Patients, families find it easier
A new type of medication service is beginning to capture the interest of hospices and families of hospice patients. The system, called Medicine-On-Time, provides patients with medication that is divided into doses corresponding to a calendar-formatted card.
Hospices who have used the Medicine-On-Time distribution method find that it eliminates emergency room visits because there are no lapses in medications. The system also reduces some of the time a hospice nurse might have otherwise spent in assisting patients and families with complex medication regimens, says Stacy Fortier, CPE, director of pharmacy education at The Medicine Shoppe of New Bedford, MA. "It’s a much more effective way to give medications," Fortier says.
For example, if a hospice physician wants to prescribe a patient a medication that will be used only on an as-needed basis, the Medicine-On-Time distribution method makes it easy for the hospice to provide the patient with a special packet that will be taken only if needed in the dosage amount already enclosed in the packet, Fortier explains.
So if the patient needs that particular medication, the patient’s family won’t have to make a special trip to the pharmacy to fill it, she adds.
Also, if there’s a snowstorm or other weather that prevents a hospice nurse from visiting the patient or explaining any change in a patient’s medication, the Medicine-On-Time system will enable the family to call for a refill that will be delivered in whatever dosages the hospice physician most recently had prescribed. The patient will simply take what is included in the calendar packet for that date and time, Fortier says. "We also provide prescription relief kits that are kept on hand at all times," she says.
★ ★ ★ ★ ★ ★ ★
→ **YOUR OBJECTIVE**:
Which proper names of people, businesses, products, or places appear in the article on the Medicine-On-Time service? List each one once. The records have nothing to do with the article.

→ **DATA RECORDS**:
★ ★ ★ ★ ★ ★ ★
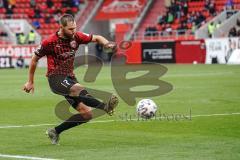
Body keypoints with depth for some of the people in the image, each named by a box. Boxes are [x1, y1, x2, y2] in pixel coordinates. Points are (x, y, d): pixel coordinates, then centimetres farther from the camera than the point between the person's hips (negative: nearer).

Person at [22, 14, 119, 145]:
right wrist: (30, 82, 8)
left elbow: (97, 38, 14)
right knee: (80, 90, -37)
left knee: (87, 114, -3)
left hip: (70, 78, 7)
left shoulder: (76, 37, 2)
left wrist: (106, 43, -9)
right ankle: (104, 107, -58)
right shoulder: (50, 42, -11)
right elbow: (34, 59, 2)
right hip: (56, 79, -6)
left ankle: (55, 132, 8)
★ ★ ★ ★ ★ ★ ★
→ **COMPLETED EXERCISE**:
Medicine-On-Time; Stacy Fortier; The Medicine Shoppe; New Bedford, MA